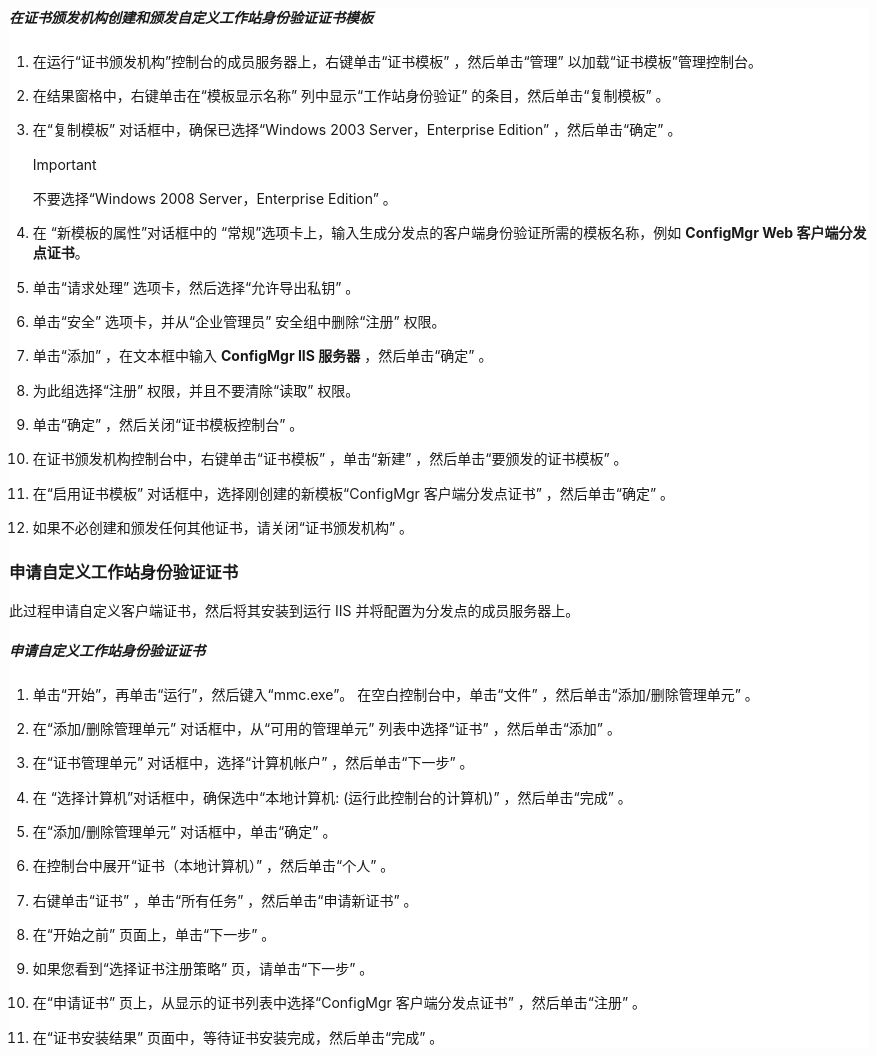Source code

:##### <a name="to-create-and-issue-the-custom-workstation-authentication-certificate-template-on-the-certification-authority"></a>在证书颁发机构创建和颁发自定义工作站身份验证证书模板  

1.  在运行“证书颁发机构”控制台的成员服务器上，右键单击“证书模板” ，然后单击“管理”  以加载“证书模板”管理控制台。  

2.  在结果窗格中，右键单击在“模板显示名称”  列中显示“工作站身份验证” 的条目，然后单击“复制模板” 。  

3.  在“复制模板”  对话框中，确保已选择“Windows 2003 Server，Enterprise Edition”  ，然后单击“确定” 。  

    > [!IMPORTANT]  
    >  不要选择“Windows 2008 Server，Enterprise Edition” 。  

4.  在  “新模板的属性”对话框中的  “常规”选项卡上，输入生成分发点的客户端身份验证所需的模板名称，例如 **ConfigMgr Web 客户端分发点证书**。  

5.  单击“请求处理”  选项卡，然后选择“允许导出私钥” 。  

6.  单击“安全”  选项卡，并从“企业管理员”  安全组中删除“注册”  权限。  

7.  单击“添加” ，在文本框中输入 **ConfigMgr IIS 服务器** ，然后单击“确定” 。  

8.  为此组选择“注册”  权限，并且不要清除“读取”  权限。  

9. 单击“确定”  ，然后关闭“证书模板控制台” 。  

10. 在证书颁发机构控制台中，右键单击“证书模板” ，单击“新建” ，然后单击“要颁发的证书模板” 。  

11. 在“启用证书模板”  对话框中，选择刚创建的新模板“ConfigMgr 客户端分发点证书” ，然后单击“确定” 。  

12. 如果不必创建和颁发任何其他证书，请关闭“证书颁发机构” 。  

###  <a name="a-namebkmkclientdistributionpoint12008a-requesting-the-custom-workstation-authentication-certificate"></a><a name="BKMK_clientdistributionpoint12008"></a> 申请自定义工作站身份验证证书  
 此过程申请自定义客户端证书，然后将其安装到运行 IIS 并将配置为分发点的成员服务器上。  

##### <a name="to-request-the-custom-workstation-authentication-certificate"></a>申请自定义工作站身份验证证书  

1.  单击“开始”，再单击“运行”，然后键入“mmc.exe”。 在空白控制台中，单击“文件” ，然后单击“添加/删除管理单元” 。  

2.  在“添加/删除管理单元”  对话框中，从“可用的管理单元”  列表中选择“证书” ，然后单击“添加” 。  

3.  在“证书管理单元”  对话框中，选择“计算机帐户” ，然后单击“下一步” 。  

4.  在  “选择计算机”对话框中，确保选中“本地计算机: (运行此控制台的计算机)”  ，然后单击“完成” 。  

5.  在“添加/删除管理单元”  对话框中，单击“确定” 。  

6.  在控制台中展开“证书（本地计算机）” ，然后单击“个人” 。  

7.  右键单击“证书” ，单击“所有任务” ，然后单击“申请新证书” 。  

8.  在“开始之前”  页面上，单击“下一步” 。  

9. 如果您看到“选择证书注册策略”  页，请单击“下一步” 。  

10. 在“申请证书”  页上，从显示的证书列表中选择“ConfigMgr 客户端分发点证书”  ，然后单击“注册” 。  

11. 在“证书安装结果”  页面中，等待证书安装完成，然后单击“完成” 。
-------------------------
_Request_
How many lines of the entries above contain the string "Edition"? Give only the number.

_Solution to this problem_
2